The Los Angeles Cleantech Incubator (LACI) has launched the Zero-Emission Delivery (ZED) City Challenge in its call for cities to participate in a cohort to share ideas and solutions for advancing zero-emission delivery.
In addition to sharing information, cities selected for the cohort will have access to resources and other materials as they work to reshape deliveries either at the micro or local level. This work could include promoting small, electric delivery vehicles and electric cargo bikes, to reshaping the transport of goods coming through ports.
“We’ve been looking at how do we move these older, dirty diesel trucks to zero-emission vehicles,” said Matt Petersen, CEO for the Los Angeles Cleantech Incubator, reflecting on an ongoing project at LACI to help electrify the ports of Los Angeles and Long Beach. “Through a various set of policy and pilot initiatives at LACI, we really have done a number of things to help identify where the chargers can go, where there’s available electricity.”
LACI is set to announce a pilot project with the Port of Los Angeles to install a $15 million public charging station for servicing heavy-duty trucks.
At a smaller scale, the nearby city of Santa Monica launched a zero-emission delivery pilot project in January 2021, which ran through December 2022, focusing on an area of downtown and the Main Street corridor, said Trevor Thomas, senior transportation planner for Santa Monica.
The city worked with LACI to design and implement the pilot, as well as commercial delivery partners, data providers and businesses in the area.
“The Zero-Emission Delivery Zone pilot program aimed to advance a full suite of zero-emission delivery options, including electric delivery vans, cars, and larger box trucks, along with cargo e-bikes and e-scooters, and electrified sidewalk delivery bots,” said Thomas, adding Santa Monica is serving in an advisory role as an “anchor city” for the ZED Challenge.
Small pilot projects may be the best approach at easing into the development of zero-emission delivery zones, said Michelle Kinman, senior vice president of market transformation at LACI.
Those small pilots help to lay the groundwork and generate “the political will for a more expansive, comprehensive zero-emission zone,” said Kinman, speaking on a panel at the Urbanism Next conference in Portland, Ore., earlier this year.
“... One of the ways to ease into this — not that it’s not complicated, because it certainly is — would be to start on the delivery zone where you have a smaller number of players to test some of these things out. And then build that sort of public acceptance and excitement for going bigger on a more comprehensive zone,” said Kinman. “I also think that starting with some of these smaller pilots allows for a variety of players to come together.”
In downtown L.A., small businesses were asked about “their appetite for engaging in zero-emission delivery,” said Kinman.

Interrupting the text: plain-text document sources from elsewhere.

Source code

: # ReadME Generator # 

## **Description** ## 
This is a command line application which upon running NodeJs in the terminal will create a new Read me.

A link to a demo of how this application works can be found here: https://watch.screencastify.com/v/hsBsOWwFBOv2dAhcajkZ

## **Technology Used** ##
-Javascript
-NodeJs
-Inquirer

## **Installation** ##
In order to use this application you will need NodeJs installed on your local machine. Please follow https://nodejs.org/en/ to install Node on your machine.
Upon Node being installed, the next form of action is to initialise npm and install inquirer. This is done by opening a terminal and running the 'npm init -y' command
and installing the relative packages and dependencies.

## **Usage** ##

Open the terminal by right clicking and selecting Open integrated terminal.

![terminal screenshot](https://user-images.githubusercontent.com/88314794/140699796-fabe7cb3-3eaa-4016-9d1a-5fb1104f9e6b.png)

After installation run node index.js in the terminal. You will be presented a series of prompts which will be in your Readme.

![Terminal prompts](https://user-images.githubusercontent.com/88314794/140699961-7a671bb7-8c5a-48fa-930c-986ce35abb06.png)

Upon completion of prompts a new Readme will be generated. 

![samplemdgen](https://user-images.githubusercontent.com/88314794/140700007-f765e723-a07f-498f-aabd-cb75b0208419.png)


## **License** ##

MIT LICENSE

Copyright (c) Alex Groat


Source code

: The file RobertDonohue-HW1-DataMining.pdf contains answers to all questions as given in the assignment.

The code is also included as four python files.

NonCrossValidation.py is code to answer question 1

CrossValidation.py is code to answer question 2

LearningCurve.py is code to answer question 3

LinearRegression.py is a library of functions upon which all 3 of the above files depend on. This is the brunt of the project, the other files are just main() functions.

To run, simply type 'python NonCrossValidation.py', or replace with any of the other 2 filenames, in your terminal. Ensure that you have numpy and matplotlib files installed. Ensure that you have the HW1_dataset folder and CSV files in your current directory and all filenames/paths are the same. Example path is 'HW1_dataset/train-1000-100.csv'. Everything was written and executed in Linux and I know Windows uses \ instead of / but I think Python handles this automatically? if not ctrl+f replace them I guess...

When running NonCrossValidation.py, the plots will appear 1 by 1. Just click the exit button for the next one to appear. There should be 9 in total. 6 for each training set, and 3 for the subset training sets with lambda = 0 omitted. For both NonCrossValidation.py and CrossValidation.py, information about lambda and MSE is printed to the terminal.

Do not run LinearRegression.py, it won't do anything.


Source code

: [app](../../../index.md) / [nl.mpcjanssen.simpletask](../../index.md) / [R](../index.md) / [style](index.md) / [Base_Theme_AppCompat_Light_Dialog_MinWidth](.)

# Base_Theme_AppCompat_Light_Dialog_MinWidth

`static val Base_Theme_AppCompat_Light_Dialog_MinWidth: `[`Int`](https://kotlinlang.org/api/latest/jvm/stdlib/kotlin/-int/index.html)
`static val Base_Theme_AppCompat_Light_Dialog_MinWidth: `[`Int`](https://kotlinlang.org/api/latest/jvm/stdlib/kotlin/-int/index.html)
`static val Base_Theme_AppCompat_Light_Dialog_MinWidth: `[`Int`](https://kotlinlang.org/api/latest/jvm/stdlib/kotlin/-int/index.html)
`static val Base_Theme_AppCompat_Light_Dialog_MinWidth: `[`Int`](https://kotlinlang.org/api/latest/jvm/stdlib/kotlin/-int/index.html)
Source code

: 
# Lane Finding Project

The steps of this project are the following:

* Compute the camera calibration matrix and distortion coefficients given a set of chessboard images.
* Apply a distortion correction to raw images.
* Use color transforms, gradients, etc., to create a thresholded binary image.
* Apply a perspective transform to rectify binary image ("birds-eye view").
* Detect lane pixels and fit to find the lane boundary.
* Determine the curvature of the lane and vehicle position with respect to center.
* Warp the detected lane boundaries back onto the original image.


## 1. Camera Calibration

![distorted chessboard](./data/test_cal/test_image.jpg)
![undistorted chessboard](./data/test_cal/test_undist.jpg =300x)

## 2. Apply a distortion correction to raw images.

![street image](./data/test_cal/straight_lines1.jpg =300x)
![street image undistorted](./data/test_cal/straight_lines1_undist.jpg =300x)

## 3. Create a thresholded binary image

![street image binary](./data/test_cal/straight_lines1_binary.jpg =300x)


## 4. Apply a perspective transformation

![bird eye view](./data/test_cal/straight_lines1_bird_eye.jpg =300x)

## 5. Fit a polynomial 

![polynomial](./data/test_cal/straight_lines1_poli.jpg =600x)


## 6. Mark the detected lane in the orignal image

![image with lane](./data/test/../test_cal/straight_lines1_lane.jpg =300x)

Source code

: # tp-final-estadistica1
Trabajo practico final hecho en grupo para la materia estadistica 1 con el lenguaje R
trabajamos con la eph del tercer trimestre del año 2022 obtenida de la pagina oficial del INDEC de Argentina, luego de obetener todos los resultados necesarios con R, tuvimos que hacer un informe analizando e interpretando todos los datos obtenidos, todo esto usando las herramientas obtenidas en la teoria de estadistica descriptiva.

“People are open and interested,” said Kinman. “But, zero-emission delivery is so far down the list of things that small business owners in that region are concerned about, day to day.”
Their answers were not that surprising, she added, noting small businesses have lots on their minds competing for attention, and how the deliveries come and go may not always rise to the top of the list.
Part of where the organizing comes in is setting up an infrastructure system that supports different forms of delivery, for the many forms of businesses, she added.
“I think some of the things we’re excited to think about are setting up micromobility hubs, or shared platforms for zero-emission truck rentals, or thinking through shared e-cargo bike opportunities,” said Kinman.
LACI has developed a model to work closely with cities and technology companies to devise an “innovation challenge” aimed at helping communities develop policies, business models or pilot projects to advance zero-emission delivery. As part of LACI’s role in leading the ZED City Challenge, the organization is providing just more than $1 million in research services, 750,000 for grants and additional technical assistance.
“It’s really about helping cities invite, deploy and then scale what works, which is really in our wheelhouse,” said Petersen.